Industry data shows that processors of fresh milk can expect gross margins of between 15 per cent and 20 per cent.

Major dairy firms like Brookside and New Kenya Co-operative Creameries (KCC) make a net profit of at least Sh13 from every litre of milk they buy from farmers at Sh38.

Wholesale prices stand at an average of Sh88 per litre, taking retail prices to Sh96 per litre after the retailers have added their trading margins.

Farm gate prices of milk have risen recently to about Sh40 per litre in the wake of persistent dry weather in producer areas such as Nyandarua.

“The market has reacted, within the realms of the supply and demand curve, causing an upshot in retail prices,” John Gethi, the general manager at Brookside, said in a statement.

This means dairy firms make the most money during rainy seasons when the processors operate higher margins after forcing farmers to cut prices significantly.

Nixon Sigei, the chief executive of New KCC, said higher volumes result in bigger margins as economies of scale apply.

“Kenya is a volume-driven market and bigger players take the larger margins,” Mr Sigei said, adding that while fresh milk is the most popular dairy product, others like fermented milk and yoghurt trade with the highest margins of up to 30 per cent.

Consumption of processed milk rose to a three-year high of 541.1 million litres last year, having peaked at 549 million litres in 2011.

Official statistics show that packaged milk consumption rises and falls in step with the performance of the broader economy, highlighting the fact that rich and middle-income households in urban areas are the major targets of dairy firms.

Intake of processed milk hit a low of 398.5 million litres in 2008 when the combination of post-election violence and the global financial crisis saw a major reduction in spending by companies and households.

The fall in aggregate demand came amidst business disruption, deep uncertainty, and massive job losses that slowed economic growth to a paltry 1.7 per cent.

The 2008 annual growth rate of 1.7 per cent represented a deep plunge from the previous year’s 7.1 per cent that pushed the intake of processed milk to an all-time high of 423 million litres at the time.

The majority of Kenyans, however, still buy raw milk from farmers or middle men who hawk the product at much lower prices.

Increased urbanisation and higher economic growth are expected to grow the ranks of the population with the financial muscle to consume packaged dairy products, an outlook that is attracting new investments to the sector.

Mr Bobby Kamani said Zuri was undertaking feasibility studies with the help of Dutch consultants to guide its entry in the dairy market.

Details of the plan, including capital expenditure, production capacity, and expected date of commissioning the Nyahururu plant, will emerge from the market research.

Nigeria-based Dangote Group is working on similar details ahead of its expected entry into the local dairy business.

Brookside, which produces fresh milk and yoghurt, is set to expand its products and regional presence after the deal with Danone.

The firm, which has built up an estimated 40 per cent market share after a string of acquisitions, is the largest dairy firm with annual sales of Sh15 billion.

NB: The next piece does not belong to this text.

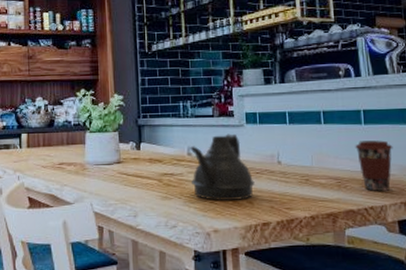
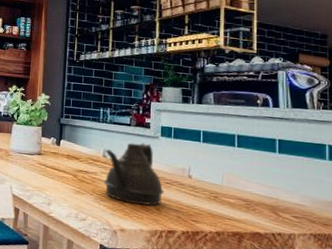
coffee cup: present [355,140,393,191] -> none [267,168,307,221]

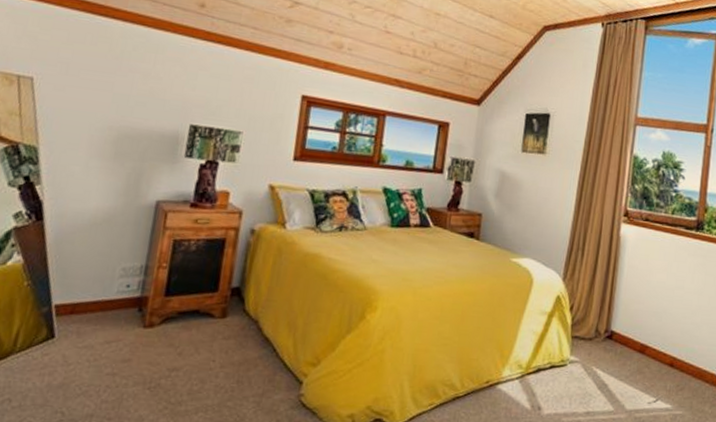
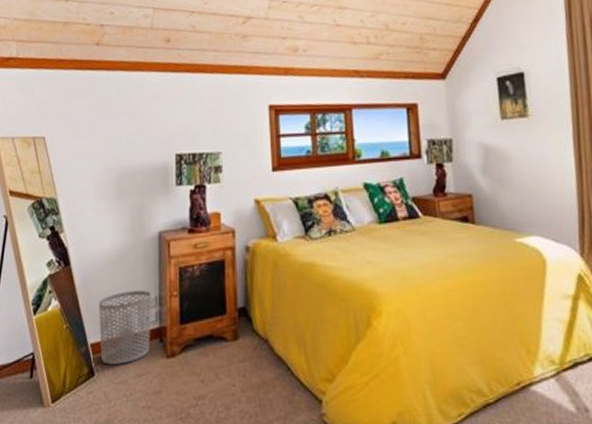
waste bin: none [65,256,137,329] -> present [99,291,151,364]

While rising incomes are expected to boost demand for dairy products across the board, the entry of more players is expected to increase competition that will see firms leverage pricing and product quality to gain market share.

Other big players in the dairy market are Githunguri Dairy Farmers Co-operative and Sameer Group headed by billionaire investor Naushad Merali — which acquired the Daima milk business from Adarsh Developers.